TEXTE À LIRE
****************

Malgré les premiers efforts de sensibilisation que nous avons évoqués plus haut et qui remontent à plus de 30 ans, aucune réponse globale n’a encore été apportée pour résoudre de manière permanente ou même seulement décente ce problème qui ne cesse de croître à vue d’œil. En Europe, on parle de plus de 700 000 personnes (un chiffre malheureusement en forte augmentation) se voyant obligées de vivre dans la rue : le Parlement européen a invité la Commission européenne à élaborer d’ici 2030 des stratégies nationales pour assurer les financements et adopter à l’unanimité le modèle « priorité au logement », qui, contrairement aux approches plus « traditionnelles » envisage de loger les sans-abris dans des structures permanentes aussi vite que possible. Ce programme prévoit des habitations décentes et, si possible, indépendantes. Une perspective certes souhaitable mais qui, malgré les grandes différences qui distinguent les États membres, se heurte à un problème commun à tous les pays : l’impossibilité de trouver des prix abordables pour permettre la réalisation de logements ne parquant pas les occupants dans des quartiers défavorisés et éloignés de tout.

****************

ENREGISTREMENTS CONSERVÉS
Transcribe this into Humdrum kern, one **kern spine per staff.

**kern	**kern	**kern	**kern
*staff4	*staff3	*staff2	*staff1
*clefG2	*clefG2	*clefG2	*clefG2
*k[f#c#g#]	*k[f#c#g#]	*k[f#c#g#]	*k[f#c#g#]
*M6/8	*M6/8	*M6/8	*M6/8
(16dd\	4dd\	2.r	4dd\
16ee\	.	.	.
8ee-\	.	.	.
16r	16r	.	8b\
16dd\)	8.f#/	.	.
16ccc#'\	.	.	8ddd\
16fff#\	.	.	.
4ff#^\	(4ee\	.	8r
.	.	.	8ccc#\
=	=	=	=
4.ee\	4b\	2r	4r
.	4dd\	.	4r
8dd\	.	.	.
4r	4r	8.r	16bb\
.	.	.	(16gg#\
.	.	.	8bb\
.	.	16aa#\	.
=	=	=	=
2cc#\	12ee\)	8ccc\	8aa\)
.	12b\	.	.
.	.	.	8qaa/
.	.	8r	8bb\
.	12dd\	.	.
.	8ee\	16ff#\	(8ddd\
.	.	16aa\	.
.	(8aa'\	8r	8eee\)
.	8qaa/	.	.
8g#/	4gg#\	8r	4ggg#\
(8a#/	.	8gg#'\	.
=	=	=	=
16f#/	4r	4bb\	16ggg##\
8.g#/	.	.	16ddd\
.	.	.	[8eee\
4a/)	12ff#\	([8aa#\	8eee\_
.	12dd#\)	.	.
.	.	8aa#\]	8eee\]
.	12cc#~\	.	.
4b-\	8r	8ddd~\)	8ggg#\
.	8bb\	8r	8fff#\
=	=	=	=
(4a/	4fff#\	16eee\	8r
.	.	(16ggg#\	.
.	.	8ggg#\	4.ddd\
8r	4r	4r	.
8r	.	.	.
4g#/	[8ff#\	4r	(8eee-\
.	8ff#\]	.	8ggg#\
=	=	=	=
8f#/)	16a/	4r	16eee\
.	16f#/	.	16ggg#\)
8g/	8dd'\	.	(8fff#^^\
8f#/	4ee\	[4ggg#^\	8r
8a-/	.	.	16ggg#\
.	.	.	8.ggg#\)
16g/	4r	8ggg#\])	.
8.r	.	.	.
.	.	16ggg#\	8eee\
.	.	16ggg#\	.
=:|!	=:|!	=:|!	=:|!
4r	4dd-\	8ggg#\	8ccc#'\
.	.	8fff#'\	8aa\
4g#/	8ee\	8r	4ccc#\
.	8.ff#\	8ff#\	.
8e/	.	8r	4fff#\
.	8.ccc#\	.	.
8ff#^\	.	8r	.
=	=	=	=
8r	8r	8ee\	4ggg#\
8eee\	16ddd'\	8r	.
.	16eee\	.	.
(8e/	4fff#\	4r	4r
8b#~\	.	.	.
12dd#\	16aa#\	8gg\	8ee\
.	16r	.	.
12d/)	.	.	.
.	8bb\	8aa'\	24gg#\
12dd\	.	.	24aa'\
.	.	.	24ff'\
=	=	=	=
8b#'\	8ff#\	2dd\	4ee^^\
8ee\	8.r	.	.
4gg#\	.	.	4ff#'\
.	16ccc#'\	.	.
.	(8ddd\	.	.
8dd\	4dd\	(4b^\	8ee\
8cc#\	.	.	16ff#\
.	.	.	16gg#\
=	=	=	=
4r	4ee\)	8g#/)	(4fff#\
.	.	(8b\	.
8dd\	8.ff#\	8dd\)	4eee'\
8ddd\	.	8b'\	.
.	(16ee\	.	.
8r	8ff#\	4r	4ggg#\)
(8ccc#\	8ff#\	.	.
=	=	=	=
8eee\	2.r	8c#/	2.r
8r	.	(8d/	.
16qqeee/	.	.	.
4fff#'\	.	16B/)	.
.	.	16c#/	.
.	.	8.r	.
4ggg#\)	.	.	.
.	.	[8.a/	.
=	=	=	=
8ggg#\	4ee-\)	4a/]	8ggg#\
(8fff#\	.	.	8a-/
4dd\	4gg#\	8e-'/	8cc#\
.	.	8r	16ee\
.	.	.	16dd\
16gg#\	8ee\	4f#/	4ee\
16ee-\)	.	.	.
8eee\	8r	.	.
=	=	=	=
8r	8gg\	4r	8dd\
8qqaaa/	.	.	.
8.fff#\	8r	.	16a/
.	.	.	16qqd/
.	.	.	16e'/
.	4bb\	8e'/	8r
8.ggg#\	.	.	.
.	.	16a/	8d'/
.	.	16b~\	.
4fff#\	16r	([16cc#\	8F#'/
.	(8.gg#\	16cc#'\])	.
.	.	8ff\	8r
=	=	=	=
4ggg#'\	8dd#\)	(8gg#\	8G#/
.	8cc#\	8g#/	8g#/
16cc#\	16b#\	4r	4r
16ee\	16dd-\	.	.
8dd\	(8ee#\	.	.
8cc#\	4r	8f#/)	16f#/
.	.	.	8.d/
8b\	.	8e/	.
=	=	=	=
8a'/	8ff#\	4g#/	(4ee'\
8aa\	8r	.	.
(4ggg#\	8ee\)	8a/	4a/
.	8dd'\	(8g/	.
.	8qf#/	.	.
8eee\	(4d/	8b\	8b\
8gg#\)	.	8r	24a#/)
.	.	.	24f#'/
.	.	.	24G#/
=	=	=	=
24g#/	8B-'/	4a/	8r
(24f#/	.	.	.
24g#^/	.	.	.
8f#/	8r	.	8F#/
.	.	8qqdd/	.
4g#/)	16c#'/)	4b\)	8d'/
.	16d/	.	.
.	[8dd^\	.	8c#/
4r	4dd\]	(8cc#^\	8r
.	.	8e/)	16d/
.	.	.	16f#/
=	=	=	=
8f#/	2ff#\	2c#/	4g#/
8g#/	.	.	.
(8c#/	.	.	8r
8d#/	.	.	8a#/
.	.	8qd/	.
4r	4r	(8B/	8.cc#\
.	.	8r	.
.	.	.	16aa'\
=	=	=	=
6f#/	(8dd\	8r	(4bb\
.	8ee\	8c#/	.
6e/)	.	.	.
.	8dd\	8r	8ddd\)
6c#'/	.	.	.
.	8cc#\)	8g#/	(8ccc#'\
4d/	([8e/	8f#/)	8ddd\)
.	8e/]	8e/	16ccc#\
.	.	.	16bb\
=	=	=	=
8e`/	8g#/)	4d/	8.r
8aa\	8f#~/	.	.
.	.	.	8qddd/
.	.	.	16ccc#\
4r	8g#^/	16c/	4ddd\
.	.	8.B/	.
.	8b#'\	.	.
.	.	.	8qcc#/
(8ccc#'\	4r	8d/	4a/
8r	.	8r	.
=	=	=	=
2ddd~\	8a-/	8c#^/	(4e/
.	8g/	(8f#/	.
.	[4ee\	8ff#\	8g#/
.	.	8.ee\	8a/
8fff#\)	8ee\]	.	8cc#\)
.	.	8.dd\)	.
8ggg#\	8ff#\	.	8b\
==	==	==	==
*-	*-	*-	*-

****************

À FAIRE
D'après le texte sur les sans-abris en Europe, combien de personnes sont obligées de vivre dans la rue en Europe ?

RÉPONSE
Plus de 700 000 personnes.